TechSoup - Human Rights and Web 2.0
Here is a snippet from Jody Mahoney worth propagating for two reasons: 1) to promote our thinking about how emergent web technologies can help people create the lives they want and 2) a reminder that our perceptions and the tools we build and deploy carry our cultural biases.TechSoup - News and Views - Notes from Abroad: Human Rights and Web 2.0: "Before attending the World Summit on the Information Society (WSIS) in Tunisia this November, I did not truly understand the profound impact emerging Web 2.0 tools have had on human rights. Before the conference, I viewed Web 2.0 tools from a very United States-centered perspective, considering blogs and other content tools simply another manifestation of the precociously narrative writing movement that compels authors to reveal the most trivial details of their own precious lives, solicited or otherwise.

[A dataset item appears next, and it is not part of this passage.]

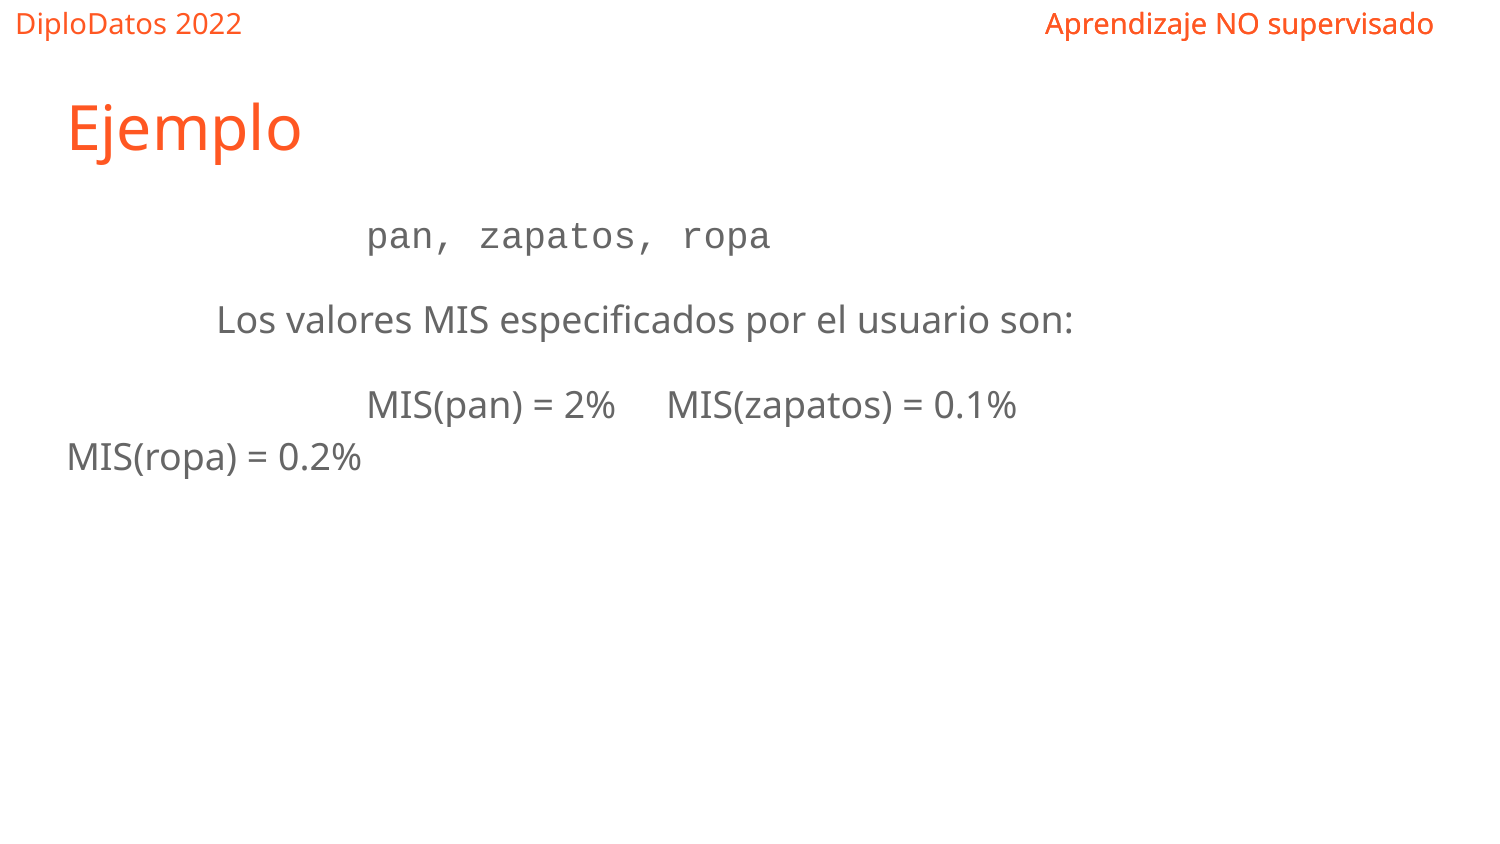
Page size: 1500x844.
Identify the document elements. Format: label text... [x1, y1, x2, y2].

At WSIS, however, I began to understand for the first time the extraordinary impact free and open information -- supported by Web 2.0 tools -- has had on human rights movements around the world. As the Netherlands-based NGO Hivos put it at its two-day seminar, Expression Under Repression:
'The Internet strengthens the right to freedom of expression by providing individuals across the globe with new means of sharing and accessing information. Despite the continued exclusion of marginalized communities and many people in the developing world, everyone with access can voice his or her opinion and access decision-makers and local politicians: whether on forum discussions, via blogs or by e-mail, information and communication technology has potential as a tool for enabling democratic participation and for open information sharing.'"
Categories: techsoup, culture, web2.0, netsquared, nptech
2 Comments:
Great article!
I have two nitpicks, though:
(1) Their lives are precious.
(2) The details are always solicited. As soon as you point your web browser at someone's blog, you're soliciting someone for their thoughts, and details from their lives.
Just some things I think are worth remembering.
I wish I knew of a wiki page or tag that people catalogued the concrete evidence of blogs and other communication technologies changing people's lives, changing politics, etc., etc.,.
-- Lion
Re: "I wish I knew of a wiki page or tag that people catalogued the concrete evidence of blogs and other communication technologies changing people's lives, changing politics, etc., etc.,."
You should check out NetSquared in Action, which is a
"collection of case studies from nonprofit innovators. Each case tells the story of a project that has made an interesting or groundbreaking use of technology to support a particular strategic goal."
You can browse the collection that's already there, or you can contribute your own success story. It's pretty neat, and you'll probably like it.